Jul 22, 2013; Boston, MA, USA; Tampa Bay Rays shortstopYunel Escobar
(11) ducks to avoid an inside pitch during the ninth inning of their 3-0 win over the Boston Red Sox at Fenway Park. Mandatory Credit: Winslow Townson-USA TODAY Sports
In the NHL, seemingly every team has a player that could be referred to as a ‘pest.’ The pest is that player that just gets under the skin of the opposition, and seemingly has an uncanny of drawing the other team into making mistakes. He is the kind of player that fans love on their team, but detest on another squad. There are not a lot of players like that in baseball, but the Rays appear to have one in Yunel Escobar.
Escobar has seemingly been a lightning rod for controversy from the start, and it had typically been of his own doing. He was sent packing from Atlanta because he and former manager Bobby Cox could not get along, and generated more controversy through the homophobic slur on his eyeblack in Toronto. Yet, since coming to Tampa, he has found a place that he can be himself, and be appreciated by his teammates, coaching staff and the fans.

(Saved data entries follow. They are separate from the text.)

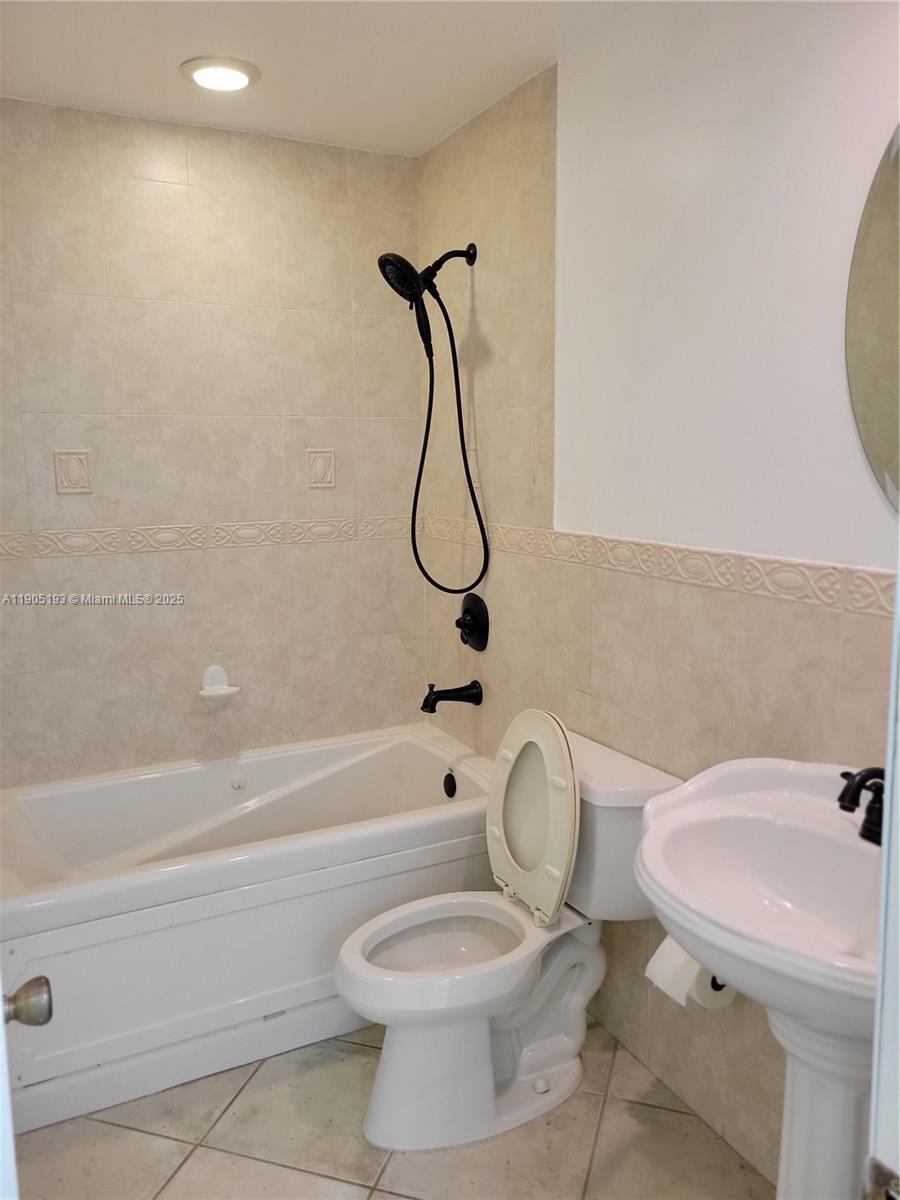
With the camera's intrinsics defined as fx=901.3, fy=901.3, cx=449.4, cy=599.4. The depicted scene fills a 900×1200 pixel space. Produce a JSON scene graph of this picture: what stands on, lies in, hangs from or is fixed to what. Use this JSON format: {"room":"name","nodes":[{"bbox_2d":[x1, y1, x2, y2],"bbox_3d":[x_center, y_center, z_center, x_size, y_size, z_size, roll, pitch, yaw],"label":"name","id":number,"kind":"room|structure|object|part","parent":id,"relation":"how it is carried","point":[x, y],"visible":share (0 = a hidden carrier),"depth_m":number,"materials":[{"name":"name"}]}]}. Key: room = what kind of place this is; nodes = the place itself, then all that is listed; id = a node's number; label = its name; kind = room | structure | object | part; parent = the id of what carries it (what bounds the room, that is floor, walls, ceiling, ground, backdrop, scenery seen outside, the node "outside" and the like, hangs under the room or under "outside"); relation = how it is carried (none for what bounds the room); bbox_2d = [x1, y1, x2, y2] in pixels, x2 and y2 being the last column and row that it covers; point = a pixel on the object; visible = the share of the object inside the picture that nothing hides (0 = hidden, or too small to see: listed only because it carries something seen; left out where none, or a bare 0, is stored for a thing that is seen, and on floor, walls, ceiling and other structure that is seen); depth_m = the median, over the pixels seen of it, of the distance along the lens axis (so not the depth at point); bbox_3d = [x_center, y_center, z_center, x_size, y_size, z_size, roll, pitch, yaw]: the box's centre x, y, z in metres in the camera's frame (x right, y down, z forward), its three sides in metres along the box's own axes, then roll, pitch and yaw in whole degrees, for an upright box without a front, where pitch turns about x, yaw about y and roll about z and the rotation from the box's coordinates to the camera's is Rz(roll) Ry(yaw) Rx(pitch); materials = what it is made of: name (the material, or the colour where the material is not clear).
{"room":"bathroom","nodes":[
{"label":"bathroom","id":0,"kind":"room"},
{"bbox_2d":[0,96,423,786],"bbox_3d":[-0.856,-0.163,2.820,1.703,2.470,0.118,-5,10,-26],"label":"back wall","id":1,"kind":"structure","parent":0,"point":[176,621],"depth_m":2.75,"materials":[{"name":"beige tile"}]},
{"bbox_2d":[53,449,91,494],"bbox_3d":[-1.094,-0.368,2.617,0.099,0.125,0.012,-5,10,-26],"label":"decorative tile","id":2,"kind":"object","parent":1,"relation":"attached to","point":[75,475],"visible":0.98,"depth_m":2.61,"materials":[{"name":"tile"}]},
{"bbox_2d":[0,515,412,559],"bbox_3d":[-0.761,-0.199,2.780,1.463,0.065,0.015,-5,10,-26],"label":"tile border","id":3,"kind":"object","parent":1,"relation":"attached to","point":[80,543],"visible":0.86,"depth_m":2.76,"materials":[{"name":"beige tile"}]},
{"bbox_2d":[198,664,240,704],"bbox_3d":[-0.728,0.270,2.847,0.127,0.101,0.100,-5,10,-26],"label":"soap dish","id":4,"kind":"object","parent":1,"relation":"attached to","point":[218,686],"visible":0.99,"depth_m":2.85,"materials":[{"name":"white ceramic"}]},
{"bbox_2d":[306,448,335,488],"bbox_3d":[-0.419,-0.425,2.935,0.096,0.123,0.011,-5,10,-26],"label":"decorative tile","id":5,"kind":"object","parent":1,"relation":"attached to","point":[320,475],"visible":0.98,"depth_m":2.93,"materials":[{"name":"tile"}]},
{"bbox_2d":[0,0,644,155],"bbox_3d":[-0.109,-1.207,1.178,1.876,0.105,3.295,-5,10,-26],"label":"ceiling","id":6,"kind":"structure","parent":0,"point":[273,122],"depth_m":2.18,"materials":[{"name":"white paint"}]},
{"bbox_2d":[180,56,259,92],"bbox_3d":[-0.577,-1.318,2.269,0.197,0.018,0.196,-5,10,-26],"label":"ceiling light","id":7,"kind":"object","parent":6,"relation":"in","point":[231,71],"visible":0.99,"depth_m":2.24,"materials":[{"name":"white"}]},
{"bbox_2d":[10,1016,769,1199],"bbox_3d":[-0.066,1.328,1.452,1.792,0.097,3.554,-5,10,-26],"label":"floor","id":8,"kind":"structure","parent":0,"point":[142,1138],"depth_m":1.97,"materials":[{"name":"beige tile"}]},
{"bbox_2d":[0,973,53,1197],"bbox_3d":[-0.422,0.334,0.737,0.161,2.103,0.843,-5,10,-26],"label":"door","id":9,"kind":"structure","parent":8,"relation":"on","point":[45,986],"depth_m":0.89,"materials":[{"name":"white paint"}]},
{"bbox_2d":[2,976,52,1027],"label":"door knob","id":10,"kind":"object","parent":9,"relation":"attached to","point":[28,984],"visible":0.98,"depth_m":0.97,"materials":[{"name":"silver metal"}]},
{"bbox_2d":[0,723,498,1135],"bbox_3d":[-0.586,0.830,2.615,1.539,0.533,0.777,-5,10,-26],"label":"bathtub","id":11,"kind":"object","parent":8,"relation":"on","point":[184,777],"visible":0.86,"depth_m":2.29,"materials":[{"name":"white plastic"}]},
{"bbox_2d":[443,771,456,798],"bbox_3d":[0.000,0.594,2.884,0.029,0.080,0.070,-5,10,-26],"label":"overflow drain","id":12,"kind":"object","parent":11,"relation":"attached to","point":[451,792],"visible":0.97,"depth_m":2.88,"materials":[{"name":"black metal"}]},
{"bbox_2d":[333,712,680,1155],"bbox_3d":[0.098,0.736,2.090,0.778,0.880,0.487,-5,10,-26],"label":"toilet","id":13,"kind":"object","parent":8,"relation":"on","point":[411,1037],"visible":0.91,"depth_m":2.03,"materials":[{"name":"white ceramic"}]},
{"bbox_3d":[-0.013,0.775,2.082,0.474,0.039,0.370,-5,10,-26],"label":"toilet seat","id":14,"kind":"part","parent":13,"relation":"part of","materials":[{"name":"beige plastic"}]},
{"bbox_3d":[0.193,0.501,2.186,0.122,0.445,0.378,-5,10,-26],"label":"toilet lid","id":15,"kind":"part","parent":13,"relation":"part of","materials":[{"name":"beige plastic"}]},
{"bbox_2d":[634,757,884,1199],"bbox_3d":[0.573,0.802,1.404,0.533,0.986,0.644,-5,10,-26],"label":"pedestal sink","id":16,"kind":"object","parent":8,"relation":"on","point":[656,810],"visible":0.91,"depth_m":1.40,"materials":[{"name":"white ceramic"}]},
{"bbox_2d":[837,765,885,845],"bbox_3d":[0.662,0.312,1.403,0.135,0.125,0.145,-5,10,-26],"label":"faucet","id":17,"kind":"object","parent":16,"relation":"on","point":[844,792],"visible":0.91,"depth_m":1.39,"materials":[{"name":"black metal"}]},
{"bbox_2d":[419,1,899,1189],"bbox_3d":[0.564,-0.054,1.937,0.117,2.454,2.773,-5,10,-26],"label":"right wall","id":18,"kind":"structure","parent":0,"point":[604,636],"depth_m":1.92,"materials":[{"name":"white paint"}]},
{"bbox_2d":[375,242,490,595],"bbox_3d":[-0.047,-0.497,2.634,0.312,1.031,0.203,-5,10,-26],"label":"shower head","id":19,"kind":"object","parent":18,"relation":"attached to","point":[468,475],"visible":0.97,"depth_m":2.58},
{"bbox_2d":[420,680,482,713],"bbox_3d":[-0.001,0.300,2.828,0.198,0.091,0.074,-5,10,-26],"label":"tub spout","id":20,"kind":"object","parent":18,"relation":"attached to","point":[471,686],"visible":0.98,"depth_m":2.81,"materials":[{"name":"black metal"}]},
{"bbox_2d":[456,592,489,651],"bbox_3d":[0.050,0.072,2.809,0.069,0.179,0.181,-5,10,-26],"label":"shower valve","id":21,"kind":"object","parent":18,"relation":"attached to","point":[466,611],"visible":0.98,"depth_m":2.79,"materials":[{"name":"black metal"}]},
{"bbox_2d":[424,516,896,617],"bbox_3d":[0.466,-0.082,1.976,0.022,0.069,2.240,-5,10,-26],"label":"tile border","id":22,"kind":"object","parent":18,"relation":"attached to","point":[621,565],"visible":0.79,"depth_m":1.85,"materials":[{"name":"beige tile"}]},
{"bbox_2d":[645,936,735,1010],"bbox_3d":[0.488,0.734,1.807,0.148,0.126,0.123,-5,10,-26],"label":"toilet paper roll","id":23,"kind":"object","parent":18,"relation":"attached to","point":[658,976],"visible":0.37,"depth_m":1.77,"materials":[{"name":"white paper"}]},
{"bbox_2d":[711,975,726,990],"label":"toilet paper holder","id":24,"kind":"object","parent":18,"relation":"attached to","point":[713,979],"visible":0.08,"depth_m":1.64,"materials":[{"name":"black metal"}]},
{"bbox_2d":[845,125,899,514],"bbox_3d":[0.814,-0.407,1.244,0.008,0.759,0.660,-5,10,-26],"label":"mirror","id":25,"kind":"object","parent":18,"relation":"attached to","point":[893,467],"visible":1,"depth_m":1.46,"materials":[{"name":"mirror"}]},
{"bbox_2d":[865,563,899,1197],"bbox_3d":[0.080,0.365,0.429,0.976,2.068,0.181,-5,10,-26],"label":"door frame","id":26,"kind":"structure","parent":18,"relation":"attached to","point":[898,581],"depth_m":0.64,"materials":[{"name":"white paint"}]},
{"bbox_2d":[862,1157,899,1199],"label":"strike plate","id":27,"kind":"object","parent":26,"relation":"attached to","point":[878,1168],"visible":0.94,"depth_m":0.64,"materials":[{"name":"silver metal"}]}
]}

What Escobar, and Chris Archer, for that matter, do is play the game with enthusiasm. Escobar frequently will jump and celebrate after making an excellent play in the field, which has caused him to rapidly become a favorite amongst the Rays fans. Yet, those antics have helped to draw the ire of the fans of the opposing team, and opposing players. Sometimes, even his seemingly innocuous actions can lead to vitriol amongst the fans.
A case in point was last night, when Escobar did not toss a foul ball into the stands at Fenway while on deck. On the very first pitch of the ensuing plate appearance, Escobar ducked out of the way of a high and tight fastball. Naturally, the crowd at Fenway had completely normal reaction….wait…..actually, they cheered loudly that the ball had been close to Escobar’s head. All because he did not flip a foul ball into the stands?
However, this is the type of reaction a player like Escobar elicits. He is that player that the opposition loves to hate, and they likely will make their displeasure known in any way possible. Yet, if the script was flipped, and Escobar was on their team, those same fans would likely consider him a fan favorite, and go out of their way to expound upon his virtues.
Yunel Escobar is probably the closest that baseball has to the NHL pest. Fortunately for the Rays, he is their pest, and they are glad to have him.